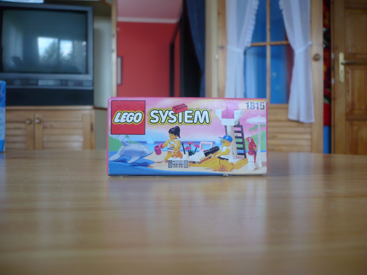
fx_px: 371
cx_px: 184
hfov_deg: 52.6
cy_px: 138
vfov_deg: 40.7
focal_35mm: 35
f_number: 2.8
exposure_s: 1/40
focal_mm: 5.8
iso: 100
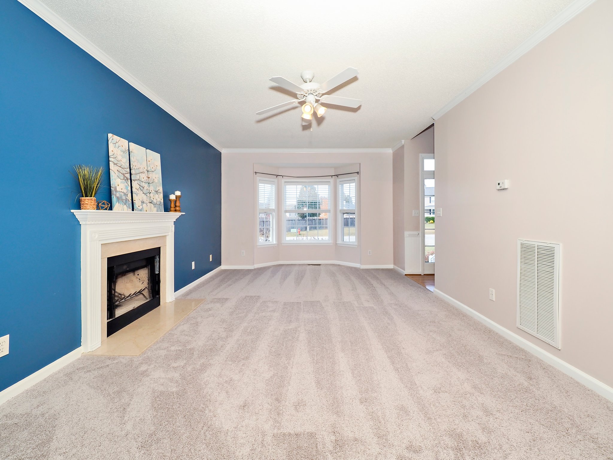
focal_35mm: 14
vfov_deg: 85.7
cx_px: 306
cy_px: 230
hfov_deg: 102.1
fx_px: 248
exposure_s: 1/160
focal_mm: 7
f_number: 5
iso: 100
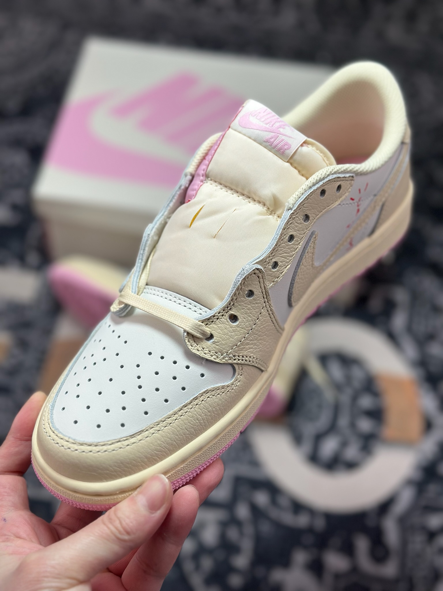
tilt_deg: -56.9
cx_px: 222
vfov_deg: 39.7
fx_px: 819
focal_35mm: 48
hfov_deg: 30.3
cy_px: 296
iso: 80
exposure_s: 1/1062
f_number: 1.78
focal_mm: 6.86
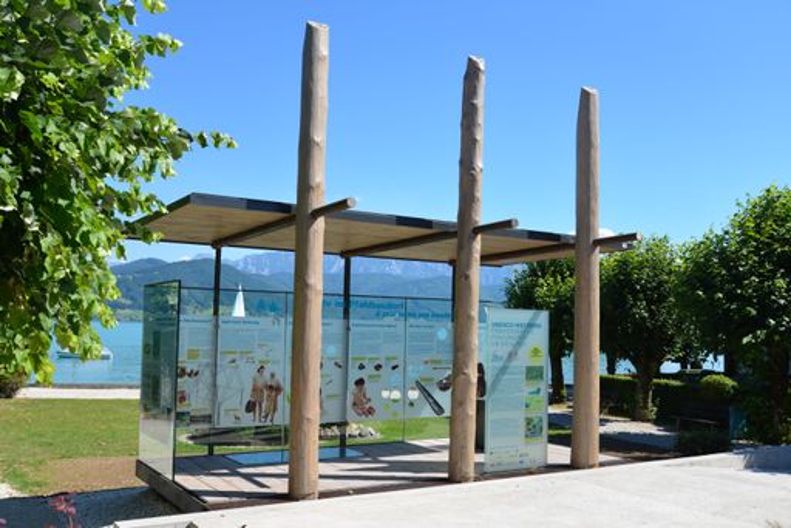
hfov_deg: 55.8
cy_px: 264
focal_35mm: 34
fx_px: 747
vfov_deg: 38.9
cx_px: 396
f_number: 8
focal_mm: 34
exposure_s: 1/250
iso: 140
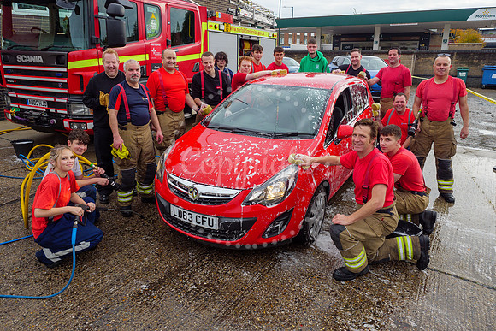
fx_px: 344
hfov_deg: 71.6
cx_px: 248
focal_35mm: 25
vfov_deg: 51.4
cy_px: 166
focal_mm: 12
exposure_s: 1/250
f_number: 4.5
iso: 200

_ _ _ _ _

» **Work order**
Pictures should be omitted. Please return exactly the lines from the line that holds "focal_35mm: 34" through the end of the records.

» **Solution**
focal_35mm: 34
fx_px: 747
vfov_deg: 38.9
cx_px: 396
f_number: 8
focal_mm: 34
exposure_s: 1/250
iso: 140
fx_px: 344
hfov_deg: 71.6
cx_px: 248
focal_35mm: 25
vfov_deg: 51.4
cy_px: 166
focal_mm: 12
exposure_s: 1/250
f_number: 4.5
iso: 200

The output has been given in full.